I'm brand new to this R thing but am unsure which model to select.
-
I did a stepwise forward regression selecting each variable based on the lowest AIC. I came up with 3 models that I'm unsure which is the "best".
Model 1: Var1 (p=0.03) AIC=14.978 Model 2: Var1 (p=0.09) + Var2 (p=0.199) AIC = 12.543 Model 3: Var1 (p=0.04) + Var2 (p=0.04) + Var3 (p=0.06) AIC= -17.09
I'm inclined to go with Model #3 because it has the lowest AIC (I heard negative is ok) and the p-values are still rather low.
I've ran 8 variables as predictors of Hatchling Mass and found that these three variables are the best predictors.
-
My next forward stepwise I choose Model 2 because even though the AIC was slightly larger the p values were all smaller. Do you agree this is the best?

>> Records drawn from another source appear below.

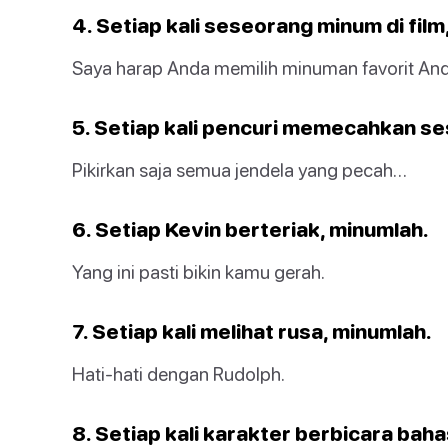
4. Setiap kali seseorang minum di film
Saya harap Anda memilih minuman favorit A
5. Setiap kali pencuri memecahkan se
Pikirkan saja semua jendela yang pecah…
6. Setiap Kevin berteriak, minumlah.
Yang ini pasti bikin kamu gerah.
7. Setiap kali melihat rusa, minumlah.
Hati-hati dengan Rudolph.
8. Setiap kali karakter berbicara bah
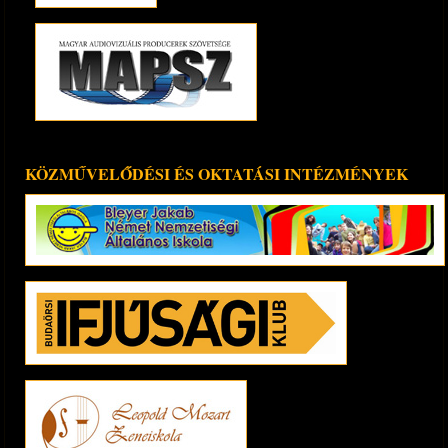
KÖZMŰVELŐDÉSI ÉS OKTATÁSI INTÉZMÉNYEK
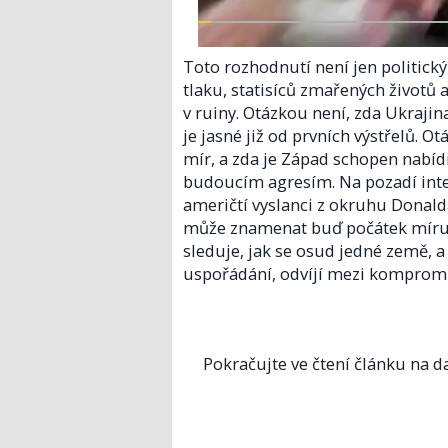
Toto rozhodnutí není jen politic
tlaku, statisíců zmařených životů
v ruiny. Otázkou není, zda Ukraji
je jasné již od prvních výstřelů. 
mír, a zda je Západ schopen nabíd
budoucím agresím. Na pozadí inten
američtí vyslanci z okruhu Donald
může znamenat buď počátek míru, 
sleduje, jak se osud jedné země, 
uspořádání, odvíjí mezi kompromis
Pokračujte ve čtení článku na da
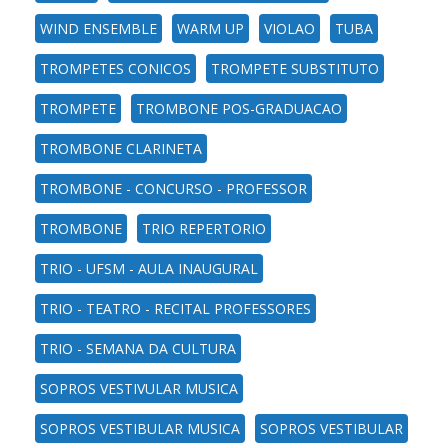
WIND ENSEMBLE
WARM UP
VIOLAO
TUBA
TROMPETES CONICOS
TROMPETE SUBSTITUTO
TROMPETE
TROMBONE POS-GRADUACAO
TROMBONE CLARINETA
TROMBONE - CONCURSO - PROFESSOR
TROMBONE
TRIO REPERTORIO
TRIO - UFSM - AULA INAUGURAL
TRIO - TEATRO - RECITAL PROFESSORES
TRIO - SEMANA DA CULTURA
SOPROS VESTIVULAR MUSICA
SOPROS VESTIBULAR MUSICA
SOPROS VESTIBULAR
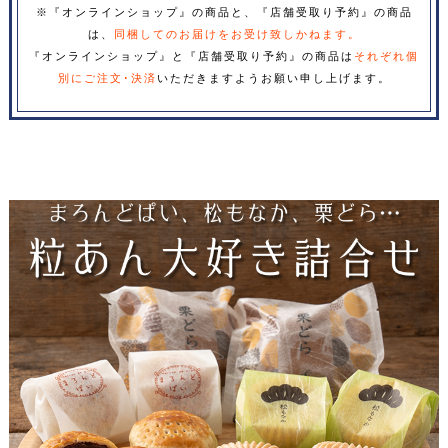
※『オンラインショップ』の商品と、『店舗受取り予約』の商品
は、
同梱してのお届けをお受け致しかねます。
『オンラインショップ』と『店舗受取り予約』の商品は
それぞれ個
別にご注文･決済
いただきますようお願い申し上げます。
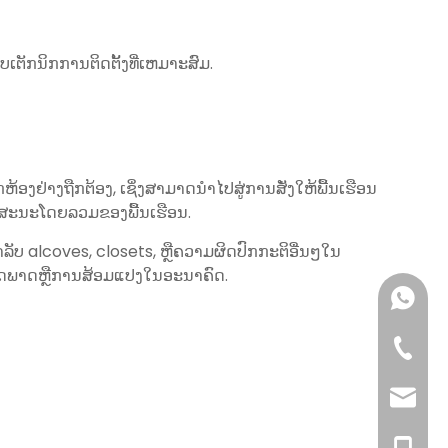
ບເຕັກນິກການຕິດຕັ້ງທີ່ເຫມາະສົມ.
້ອງຢ່າງຖືກຕ້ອງ, ເຊິ່ງສາມາດນໍາໄປສູ່ການສັ່ງໃຫ້ພື້ນເຮືອນ
ຍລັກສະນະໂດຍລວມຂອງພື້ນເຮືອນ.
ັບ alcoves, closets, ຫຼືຄວາມຜິດປົກກະຕິອື່ນໆໃນ
າມຜິດພາດຫຼືການສ້ອມແປງໃນອະນາຄົດ.
+86-13
+86-63
info@bs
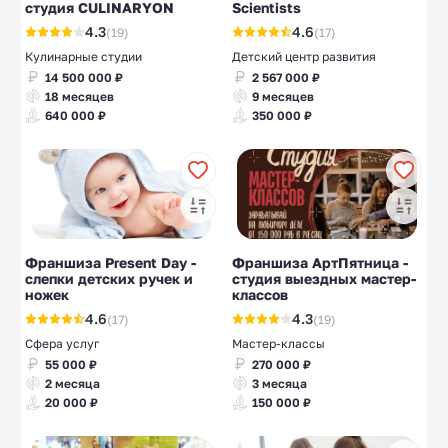
студия CULINARYON
Scientists
4.3
4.6
(19)
(17)
Кулинарные студии
Детский центр развития
14 500 000 ₽
2 567 000 ₽
18 месяцев
9 месяцев
640 000 ₽
350 000 ₽
Франшиза Present Day -
Франшиза АртПятница -
слепки детских ручек и
студия выездных мастер-
ножек
классов
4.6
4.3
(17)
(19)
Сфера услуг
Мастер-классы
55 000 ₽
270 000 ₽
2 месяца
3 месяца
20 000 ₽
150 000 ₽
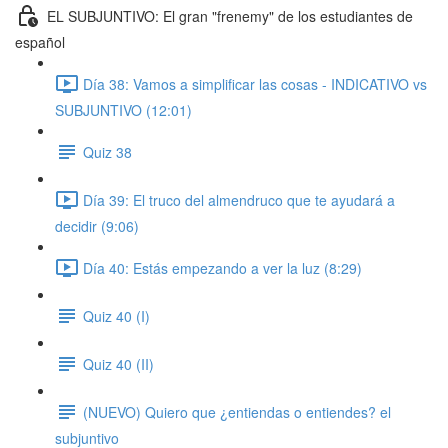
EL SUBJUNTIVO: El gran "frenemy" de los estudiantes de
español
Día 38: Vamos a simplificar las cosas - INDICATIVO vs
SUBJUNTIVO (12:01)
Quiz 38
Día 39: El truco del almendruco que te ayudará a
decidir (9:06)
Día 40: Estás empezando a ver la luz (8:29)
Quiz 40 (I)
Quiz 40 (II)
(NUEVO) Quiero que ¿entiendas o entiendes? el
subjuntivo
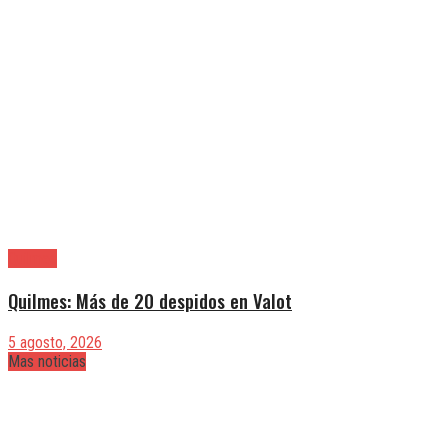
Quilmes
Quilmes: Más de 20 despidos en Valot
5 agosto, 2026
Mas noticias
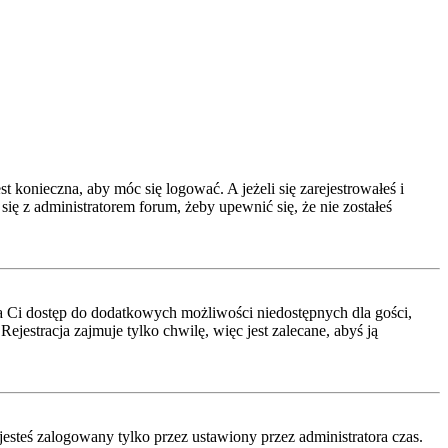
t konieczna, aby móc się logować. A jeżeli się zarejestrowałeś i
się z administratorem forum, żeby upewnić się, że nie zostałeś
a da Ci dostęp do dodatkowych możliwości niedostępnych dla gości,
jestracja zajmuje tylko chwilę, więc jest zalecane, abyś ją
esteś zalogowany tylko przez ustawiony przez administratora czas.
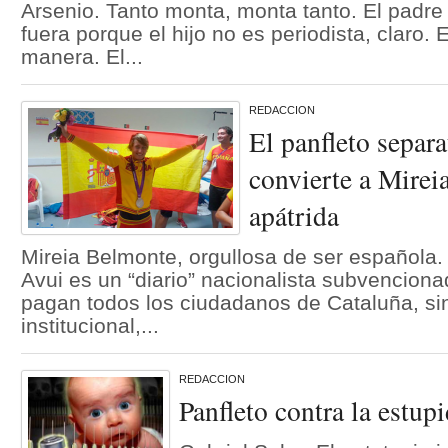
Arsenio. Tanto monta, monta tanto. El padre 
fuera porque el hijo no es periodista, claro. 
manera. El...
REDACCION
El panfleto separa
convierte a Mirei
apátrida
Mireia Belmonte, orgullosa de ser española. 
Avui es un “diario” nacionalista subvencion
pagan todos los ciudadanos de Cataluña, sin
institucional,...
REDACCION
Panfleto contra la estu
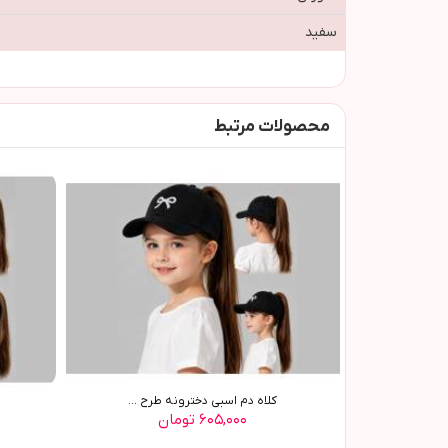
سفید
محصولات مرتبط
کلاه دم اسبی دخترونه طرح ...
۶۰۵,۰۰۰ تومان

Model 1: Var1 (p=0.321) + Var2 (p=0.162) + Var3 (p=0.163) + Var4 (p=0.222) AIC = 25.63 Model 2: Var1 (p=0.131) + Var2 (p=0.009) + Var3 (p=0.0056) AIC = 26.518 Model 3: Var1 (p=0.258) + Var2 (p=0.0254) AIC = 36.905
thanks!
Best Answer
AIC is a goodness of fit measure that favours smaller residual error in the model, but penalises for including further predictors and helps avoiding overfitting. In your second set of models model 1 (the one with the lowest AIC) may perform best when used for prediction outside your dataset. A possible explanation why adding Var4 to model 2 results in a lower AIC, but higher p values is that Var4 is somewhat correlated with Var1, 2 and 3. The interpretation of model 2 is thus easier.